Существует сложившееся представление о «деле Родышевского», давно установилось и представление о так называемом «деле Макарова», бывшего кабинет-секретаря Петра I, обвинявшегося в первые годы правления Анны в утаивании секретных документов и взяточничестве. Первое закончилось известными приговорами, второе ничем, так как работавшая над ним в течение 1732–1734 годов специальная комиссия признала обвинения необоснованными. Зная представленные Анне Иоанновне и одобренные ею выводы следственной комиссии, историки не поинтересовались дальнейшей судьбой некогда влиятельнейшего человека — никакой роли в государственной жизни он уже не мог себе вернуть, не задались они и вопросом, почему оправданный Макаров не увидел свободы. Его заключение в застенках Тайной канцелярии продолжалось до 1740 года. А разгадка существовала, скрываясь в совсем ином деле. В 1734 году формально прекращается следствие по «несправедливому обвинению» Макарова, но сам он оказывается одним из обвиняемых по делу никитинской факции. Подобное изменение ни тайный сыск, ни тем более сама императрица не сочли нужным разглашать. Оно составляло государственную тайну.
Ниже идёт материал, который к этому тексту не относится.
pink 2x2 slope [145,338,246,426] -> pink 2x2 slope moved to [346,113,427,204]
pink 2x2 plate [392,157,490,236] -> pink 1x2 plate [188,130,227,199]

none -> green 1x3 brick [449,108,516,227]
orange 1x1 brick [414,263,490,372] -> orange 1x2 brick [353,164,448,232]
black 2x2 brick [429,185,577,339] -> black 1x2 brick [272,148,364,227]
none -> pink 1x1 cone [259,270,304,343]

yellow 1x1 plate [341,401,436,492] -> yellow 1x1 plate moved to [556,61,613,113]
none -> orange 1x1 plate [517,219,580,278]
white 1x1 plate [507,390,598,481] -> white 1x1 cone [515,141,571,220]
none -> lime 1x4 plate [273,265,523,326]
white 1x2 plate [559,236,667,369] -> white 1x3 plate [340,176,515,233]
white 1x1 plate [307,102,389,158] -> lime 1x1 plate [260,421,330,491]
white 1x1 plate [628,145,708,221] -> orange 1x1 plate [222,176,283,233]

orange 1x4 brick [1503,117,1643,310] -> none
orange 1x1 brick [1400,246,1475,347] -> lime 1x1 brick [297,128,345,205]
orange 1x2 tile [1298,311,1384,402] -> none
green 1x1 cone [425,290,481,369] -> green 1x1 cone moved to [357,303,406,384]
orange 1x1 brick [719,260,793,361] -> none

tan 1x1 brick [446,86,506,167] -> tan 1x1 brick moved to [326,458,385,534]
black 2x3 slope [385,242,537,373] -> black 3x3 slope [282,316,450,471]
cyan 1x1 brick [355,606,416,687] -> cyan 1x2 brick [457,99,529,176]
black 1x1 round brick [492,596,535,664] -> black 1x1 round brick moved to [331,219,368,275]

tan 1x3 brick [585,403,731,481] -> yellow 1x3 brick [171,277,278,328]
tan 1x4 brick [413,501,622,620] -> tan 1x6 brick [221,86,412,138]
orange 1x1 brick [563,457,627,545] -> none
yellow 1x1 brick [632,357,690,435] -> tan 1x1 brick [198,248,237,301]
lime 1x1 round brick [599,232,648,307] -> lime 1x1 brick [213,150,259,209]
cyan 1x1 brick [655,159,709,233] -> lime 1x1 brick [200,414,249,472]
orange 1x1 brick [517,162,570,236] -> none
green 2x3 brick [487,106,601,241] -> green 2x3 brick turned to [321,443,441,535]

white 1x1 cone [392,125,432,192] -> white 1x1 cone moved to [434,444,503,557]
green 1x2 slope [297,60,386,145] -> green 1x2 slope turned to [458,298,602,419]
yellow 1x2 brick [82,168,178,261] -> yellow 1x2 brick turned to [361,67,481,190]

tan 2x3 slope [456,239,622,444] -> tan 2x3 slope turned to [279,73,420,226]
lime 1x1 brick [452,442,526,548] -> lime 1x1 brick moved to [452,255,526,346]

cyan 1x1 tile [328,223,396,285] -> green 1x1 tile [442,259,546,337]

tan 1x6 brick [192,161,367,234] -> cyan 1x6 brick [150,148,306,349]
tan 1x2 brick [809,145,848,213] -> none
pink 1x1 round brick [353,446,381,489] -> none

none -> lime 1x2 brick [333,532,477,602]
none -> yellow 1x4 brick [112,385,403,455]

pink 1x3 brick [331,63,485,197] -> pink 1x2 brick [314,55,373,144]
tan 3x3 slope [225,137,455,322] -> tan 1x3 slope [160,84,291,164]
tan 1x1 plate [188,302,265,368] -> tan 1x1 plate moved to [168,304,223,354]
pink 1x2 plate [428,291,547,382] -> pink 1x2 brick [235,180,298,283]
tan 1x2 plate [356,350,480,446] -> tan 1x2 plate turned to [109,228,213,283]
Наряду с Макаровым, которого Тайная канцелярия задерживает вместе с его женой, в «деле Родышевского» появляется князь Иван Одоевский. Старательно процензурованные протоколы не позволяют точно установить, кого мыслил на месте Анны Иоанновны строптивый князь. На этот вопрос отвечают события последующих лет. Сразу по восшествии на престол Елизаветы Петровны Иван Одоевский становится сенатором и президентом Вотчинной коллегии. Еще показательнее привлечение к делу Алексея Матвеева, сына одного из ближайших и довереннейших сотрудников Петра I, графа Андрея Артамоновича. Видный дипломат, Андрей Матвеев в свое время был блестящим представителем России в ряде европейских государств, умел выполнять сложнейшие поручения, поражая иностранцев редким сочетанием ума и высокой образованности. Те же качества отличали и его жену, графиню Настасью Ермилову, свободно владевшую несколькими языками, много читавшую и знавшую. Теперь Настасья Ермилова оказывается в Тайной канцелярии вместе с сыном. Формально предъявленное им обвинение сводится к тому, что в росписи своей деревенской церкви они допустили отклонения от догматических принципов изображения, — тайный сыск тщательно следил за тем, чтобы в отношении занимавших высокое социальное положение лиц обвинения разнились друг от друга, но фактически Матвеевы отвечают на общие с Никитиными вопросы.
Теперь уже совершенно открыто говорится о том, что обвиняемые по «делу Родышевского» обсуждали вопросы наследования престола, польской войны, «вывоза ее императорским величеством богатства в Курляндию», «переделки малых серебряных денег в рублевики», «о войске российском якобы уже и слабом состоянии обретатца», «о скудости народной и недородах хлебных», «о возке по Волге реке корабельных материалов», об императорском титуле и снова «о смерти и погребении Петра Первого». Никакой теологии, никаких богословских разночтений — жизнь государства во всех ее бесчисленных поворотах и сложностях. Соответственно формулировались составлявшиеся самим Прокоповичем пункты допроса: «Что у вас подлинное намерение было, и чего хотели, и с кем чинить, и какое время — скоро ли, или еще несколько утерпя, и каким образом — явным или тайным?»